- Aim A -
In the piece titled "One For All, and All For Each," translate this sentence into Spanish: "But what a lift in the journey to know that God is your Father, and God loves you."
- Aim B -
Reproduce the part of the piece on God's personal love that starts at the words "For God so loved" and ends after the words "everlasting life. (John 3:16)".

- Selected extract -
--------------------------------

One For All, and All For Each



For God so loved the world, that he gave his only begotten Son, that whosoever believeth in him should not perish, but have everlasting life. (John 3:16)
It's not so hard for any Christian to believe that God loved the whole world enough to send his Son.  Harder to believe is this:
"He died not for men, but for each man. If each man had been the only man made, He would have done no less.” - C.S. Lewis
The personal love of a personal God is a pleasant idea that most of us embrace superficially.  But as beings of limited intellectual capacity and limited spiritual sight, it's difficult to internalize the fact that God is not only a Creator of all men, but a Father of one man or one woman-- your Father and my Father. It's a concept so enormous, that the love of the Maker of All Things centered into one little person on one little world in a vast universe, that it requires a great deal of conscious daily effort to keep one's arms around it, if we grasp it at all.
Granted, it is not inherently necessary to feel this way.  Humanity could live and die only hoping it's true, and as long as obedience to commandments occurs, eternal salvation will occur, too.  But what a lift in the journey to know that God is your Father, and God loves you.  It's the difference between slogging through a swamp all of your days or forging ahead on dry ground.  
But how do you wrap your brain around something like that?  Maybe this will help.

--------------------------------

- Given material -
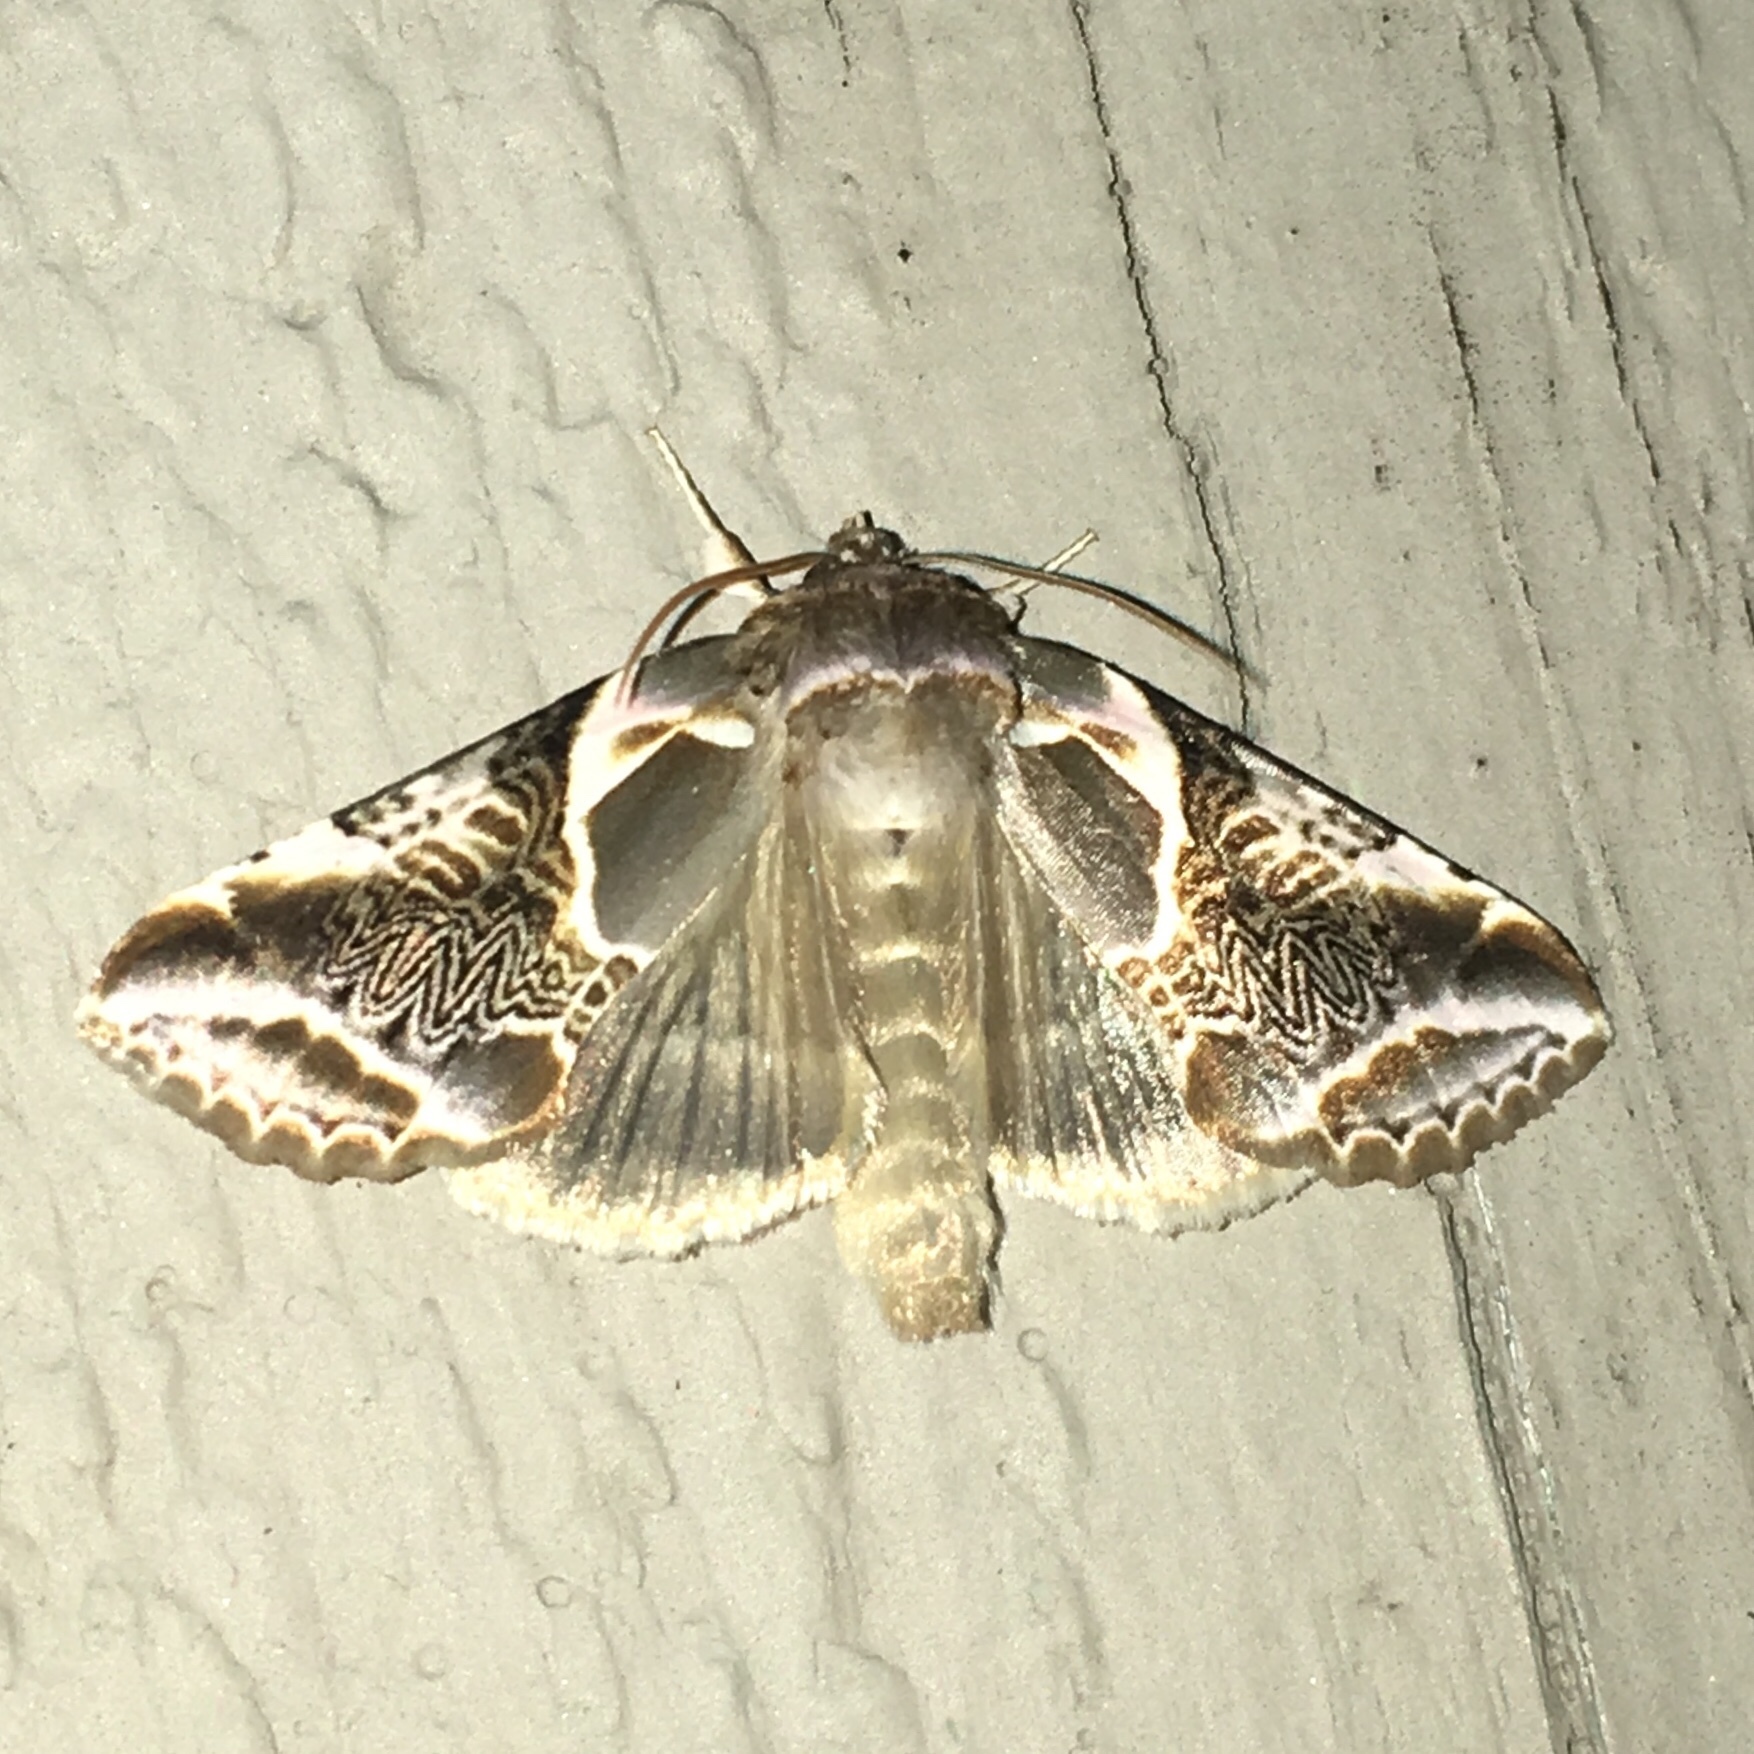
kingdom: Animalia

--------------------------------

- Final answer A -
Pero qué impulso en el camino saber que Dios es tu Padre y que Dios te ama.

- Final answer B -
For God so loved the world, that he gave his only begotten Son, that whosoever believeth in him should not perish, but have everlasting life. (John 3:16)